This debut album promises/threatens "a gallery of grotesquery" that combines ordinary tales of madness with surreal flights of fantasy.
The brains and brawn behind the band come from Natalie Sharp who was born in Cumbria but now plies her trade in London.
Sharp's elaborate costumes and eccentric body art has already given her theatrical live appearances a certain notoriety. One show was witnessed at Brudenell Social Club in Leeds by W&H's very own Chris Nosnibor and he described it as a "fucked up spectacle that will likely scar the audience for life".
Transferring such confrontational performance art to disc is a thankless task but her debut album manages to sound mad, manic and, above all, great fun.
The cover image of a painted mannequin head being force fed synthetic whipped cream is a pretty good visual representation of the sound.
Assisted by Philip Winter ("brute n bass") and Will Kwerk ("knob twiddling"), the analogue synths, crisp guitar riffs and pulsing drum beats mean that it is all highly mannered and manufactured yet also deliberately raw and unsophisticated.
The band's fetishistic elements can be gleaned from the list of interests on their Facebook page: "cream, slime, glue, frolicking and vibrating".

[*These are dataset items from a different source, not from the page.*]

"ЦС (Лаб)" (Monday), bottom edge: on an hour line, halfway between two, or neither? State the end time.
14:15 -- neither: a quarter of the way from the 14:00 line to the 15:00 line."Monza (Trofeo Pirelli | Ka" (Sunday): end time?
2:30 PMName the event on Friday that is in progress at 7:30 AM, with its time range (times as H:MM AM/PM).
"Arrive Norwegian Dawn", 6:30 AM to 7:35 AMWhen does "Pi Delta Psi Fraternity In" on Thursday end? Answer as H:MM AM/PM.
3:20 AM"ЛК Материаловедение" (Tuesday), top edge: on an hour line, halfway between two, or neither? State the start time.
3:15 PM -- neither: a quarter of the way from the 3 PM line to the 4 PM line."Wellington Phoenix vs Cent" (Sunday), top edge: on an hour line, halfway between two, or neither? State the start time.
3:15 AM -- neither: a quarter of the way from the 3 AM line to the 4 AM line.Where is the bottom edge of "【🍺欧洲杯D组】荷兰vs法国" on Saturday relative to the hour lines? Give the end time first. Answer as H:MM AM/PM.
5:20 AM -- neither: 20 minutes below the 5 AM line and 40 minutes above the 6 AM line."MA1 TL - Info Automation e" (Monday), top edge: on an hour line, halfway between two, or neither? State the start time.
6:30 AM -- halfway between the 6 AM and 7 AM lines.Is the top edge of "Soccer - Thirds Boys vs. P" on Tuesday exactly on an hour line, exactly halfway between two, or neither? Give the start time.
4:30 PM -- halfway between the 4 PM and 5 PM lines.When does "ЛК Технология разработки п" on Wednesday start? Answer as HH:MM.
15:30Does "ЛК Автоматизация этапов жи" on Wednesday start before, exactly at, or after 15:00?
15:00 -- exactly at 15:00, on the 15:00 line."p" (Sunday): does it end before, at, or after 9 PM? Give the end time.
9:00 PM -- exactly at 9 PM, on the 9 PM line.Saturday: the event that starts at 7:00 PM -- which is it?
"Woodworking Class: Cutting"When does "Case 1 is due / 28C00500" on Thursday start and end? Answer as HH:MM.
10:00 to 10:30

With vocals pitched somewhere Siouxsie Sioux and Lene Lovich the post punk details are also easy to identify.
The first two tracks - Home and Knicker Elastic - are excellent attention grabbers and, while the momentum established by these frenzied tunes is not always maintained, the rest is still highly entertaining.
The spoken word intro on Cornflakes is a welcome break from the plastic pop formula and the closing track : Hammered In Homebase is an arresting slice of dub disco that brings to mind The Slits.
It provides a fitting finale to this singular celebration of DIY indie-pop culture.